■ INSTRUCTIONS TO FOLLOW
Pull out the source text from each of the items below, copying every line as it appears, and leave the pictures out of your answer.

■ MATERIAL PROVIDED

((

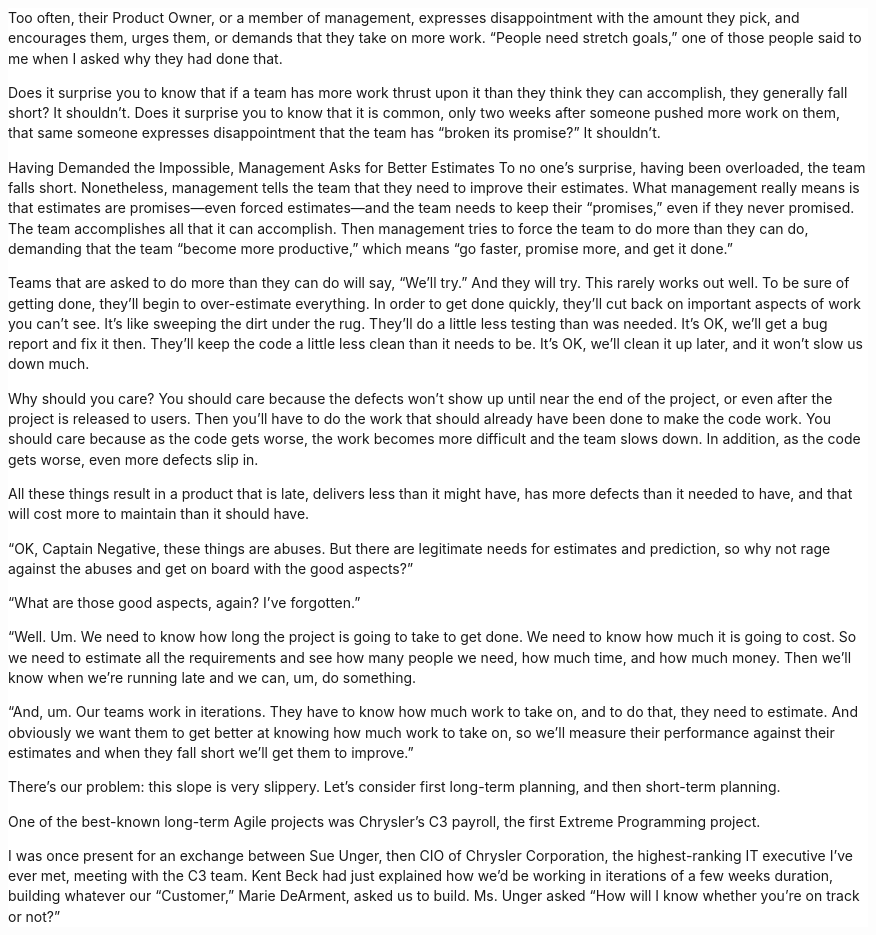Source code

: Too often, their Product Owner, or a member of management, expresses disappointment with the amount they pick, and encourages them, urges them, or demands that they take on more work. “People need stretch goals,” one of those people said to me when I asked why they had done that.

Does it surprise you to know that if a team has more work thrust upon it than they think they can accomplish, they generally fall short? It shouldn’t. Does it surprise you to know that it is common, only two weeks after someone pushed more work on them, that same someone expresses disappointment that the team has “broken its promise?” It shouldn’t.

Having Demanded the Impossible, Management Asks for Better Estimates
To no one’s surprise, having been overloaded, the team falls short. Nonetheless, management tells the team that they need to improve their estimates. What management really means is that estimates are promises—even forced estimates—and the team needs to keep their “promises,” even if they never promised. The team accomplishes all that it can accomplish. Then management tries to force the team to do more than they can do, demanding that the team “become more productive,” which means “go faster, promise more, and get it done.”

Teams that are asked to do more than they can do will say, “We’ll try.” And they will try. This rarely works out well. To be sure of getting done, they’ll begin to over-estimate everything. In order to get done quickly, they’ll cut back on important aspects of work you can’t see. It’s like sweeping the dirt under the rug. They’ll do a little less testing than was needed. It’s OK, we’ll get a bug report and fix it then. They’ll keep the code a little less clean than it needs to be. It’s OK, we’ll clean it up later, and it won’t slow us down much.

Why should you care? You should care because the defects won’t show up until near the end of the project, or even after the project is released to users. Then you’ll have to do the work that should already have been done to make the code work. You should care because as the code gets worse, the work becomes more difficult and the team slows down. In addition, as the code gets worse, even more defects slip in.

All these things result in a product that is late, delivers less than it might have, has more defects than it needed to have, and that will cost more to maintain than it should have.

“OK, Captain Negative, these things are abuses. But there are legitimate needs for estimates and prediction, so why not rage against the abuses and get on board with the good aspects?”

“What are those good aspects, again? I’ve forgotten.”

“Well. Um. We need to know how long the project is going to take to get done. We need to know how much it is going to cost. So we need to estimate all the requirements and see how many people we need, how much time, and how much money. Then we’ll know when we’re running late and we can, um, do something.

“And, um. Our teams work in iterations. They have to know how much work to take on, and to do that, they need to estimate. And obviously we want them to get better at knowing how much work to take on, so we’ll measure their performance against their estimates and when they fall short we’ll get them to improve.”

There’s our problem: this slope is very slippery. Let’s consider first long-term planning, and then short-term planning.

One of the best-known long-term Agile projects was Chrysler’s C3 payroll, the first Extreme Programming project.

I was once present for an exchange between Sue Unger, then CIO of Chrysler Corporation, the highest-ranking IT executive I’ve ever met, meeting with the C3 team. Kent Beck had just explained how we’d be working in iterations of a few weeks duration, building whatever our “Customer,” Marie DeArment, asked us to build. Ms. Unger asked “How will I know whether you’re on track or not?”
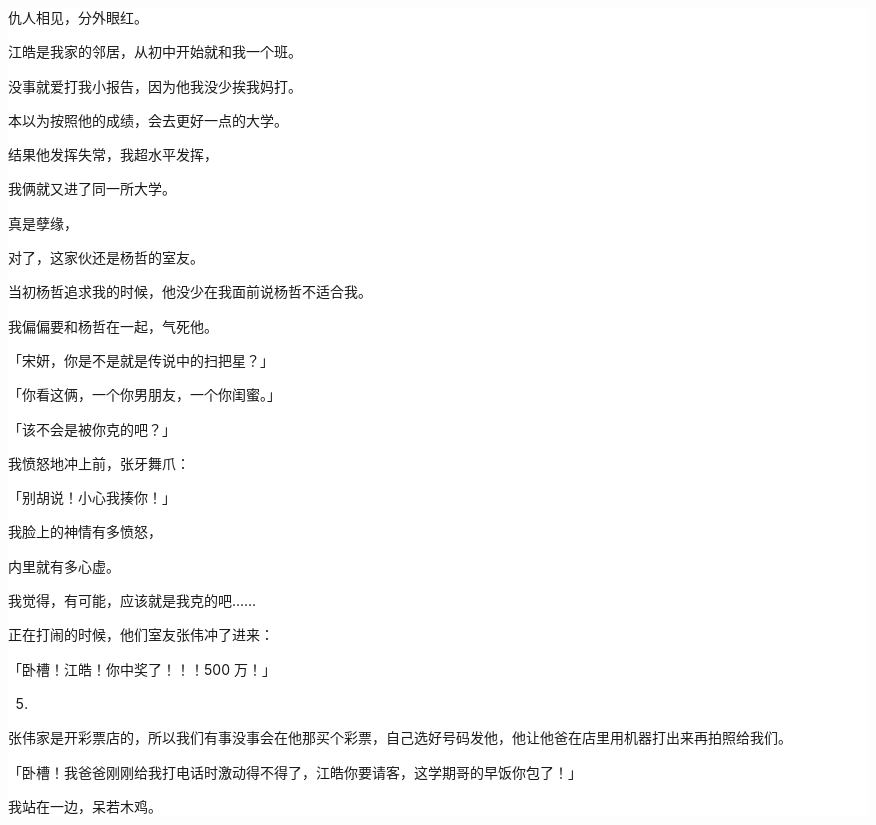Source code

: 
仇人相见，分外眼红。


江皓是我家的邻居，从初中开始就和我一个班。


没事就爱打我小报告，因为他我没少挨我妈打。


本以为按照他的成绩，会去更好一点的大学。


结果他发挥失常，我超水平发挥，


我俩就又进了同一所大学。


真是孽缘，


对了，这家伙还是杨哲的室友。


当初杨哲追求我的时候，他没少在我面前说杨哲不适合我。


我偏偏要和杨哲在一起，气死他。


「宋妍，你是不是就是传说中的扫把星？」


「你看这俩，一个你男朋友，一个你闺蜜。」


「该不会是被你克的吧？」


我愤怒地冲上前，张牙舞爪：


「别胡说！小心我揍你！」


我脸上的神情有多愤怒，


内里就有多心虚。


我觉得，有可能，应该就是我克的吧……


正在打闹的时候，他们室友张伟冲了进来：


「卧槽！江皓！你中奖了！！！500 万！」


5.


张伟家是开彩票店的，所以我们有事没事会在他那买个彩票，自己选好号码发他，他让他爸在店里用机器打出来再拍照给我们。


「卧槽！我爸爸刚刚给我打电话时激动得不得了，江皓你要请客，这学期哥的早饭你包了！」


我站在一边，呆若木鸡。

))

■ SOLVED EXERCISE
Source code

: Too often, their Product Owner, or a member of management, expresses disappointment with the amount they pick, and encourages them, urges them, or demands that they take on more work. “People need stretch goals,” one of those people said to me when I asked why they had done that.

Does it surprise you to know that if a team has more work thrust upon it than they think they can accomplish, they generally fall short? It shouldn’t. Does it surprise you to know that it is common, only two weeks after someone pushed more work on them, that same someone expresses disappointment that the team has “broken its promise?” It shouldn’t.

Having Demanded the Impossible, Management Asks for Better Estimates
To no one’s surprise, having been overloaded, the team falls short. Nonetheless, management tells the team that they need to improve their estimates. What management really means is that estimates are promises—even forced estimates—and the team needs to keep their “promises,” even if they never promised. The team accomplishes all that it can accomplish. Then management tries to force the team to do more than they can do, demanding that the team “become more productive,” which means “go faster, promise more, and get it done.”

Teams that are asked to do more than they can do will say, “We’ll try.” And they will try. This rarely works out well. To be sure of getting done, they’ll begin to over-estimate everything. In order to get done quickly, they’ll cut back on important aspects of work you can’t see. It’s like sweeping the dirt under the rug. They’ll do a little less testing than was needed. It’s OK, we’ll get a bug report and fix it then. They’ll keep the code a little less clean than it needs to be. It’s OK, we’ll clean it up later, and it won’t slow us down much.

Why should you care? You should care because the defects won’t show up until near the end of the project, or even after the project is released to users. Then you’ll have to do the work that should already have been done to make the code work. You should care because as the code gets worse, the work becomes more difficult and the team slows down. In addition, as the code gets worse, even more defects slip in.

All these things result in a product that is late, delivers less than it might have, has more defects than it needed to have, and that will cost more to maintain than it should have.

“OK, Captain Negative, these things are abuses. But there are legitimate needs for estimates and prediction, so why not rage against the abuses and get on board with the good aspects?”

“What are those good aspects, again? I’ve forgotten.”

“Well. Um. We need to know how long the project is going to take to get done. We need to know how much it is going to cost. So we need to estimate all the requirements and see how many people we need, how much time, and how much money. Then we’ll know when we’re running late and we can, um, do something.

“And, um. Our teams work in iterations. They have to know how much work to take on, and to do that, they need to estimate. And obviously we want them to get better at knowing how much work to take on, so we’ll measure their performance against their estimates and when they fall short we’ll get them to improve.”

There’s our problem: this slope is very slippery. Let’s consider first long-term planning, and then short-term planning.

One of the best-known long-term Agile projects was Chrysler’s C3 payroll, the first Extreme Programming project.

I was once present for an exchange between Sue Unger, then CIO of Chrysler Corporation, the highest-ranking IT executive I’ve ever met, meeting with the C3 team. Kent Beck had just explained how we’d be working in iterations of a few weeks duration, building whatever our “Customer,” Marie DeArment, asked us to build. Ms. Unger asked “How will I know whether you’re on track or not?”
Source code

: 
仇人相见，分外眼红。


江皓是我家的邻居，从初中开始就和我一个班。


没事就爱打我小报告，因为他我没少挨我妈打。


本以为按照他的成绩，会去更好一点的大学。


结果他发挥失常，我超水平发挥，


我俩就又进了同一所大学。


真是孽缘，


对了，这家伙还是杨哲的室友。


当初杨哲追求我的时候，他没少在我面前说杨哲不适合我。


我偏偏要和杨哲在一起，气死他。


「宋妍，你是不是就是传说中的扫把星？」


「你看这俩，一个你男朋友，一个你闺蜜。」


「该不会是被你克的吧？」


我愤怒地冲上前，张牙舞爪：


「别胡说！小心我揍你！」


我脸上的神情有多愤怒，


内里就有多心虚。


我觉得，有可能，应该就是我克的吧……


正在打闹的时候，他们室友张伟冲了进来：


「卧槽！江皓！你中奖了！！！500 万！」


5.


张伟家是开彩票店的，所以我们有事没事会在他那买个彩票，自己选好号码发他，他让他爸在店里用机器打出来再拍照给我们。


「卧槽！我爸爸刚刚给我打电话时激动得不得了，江皓你要请客，这学期哥的早饭你包了！」


我站在一边，呆若木鸡。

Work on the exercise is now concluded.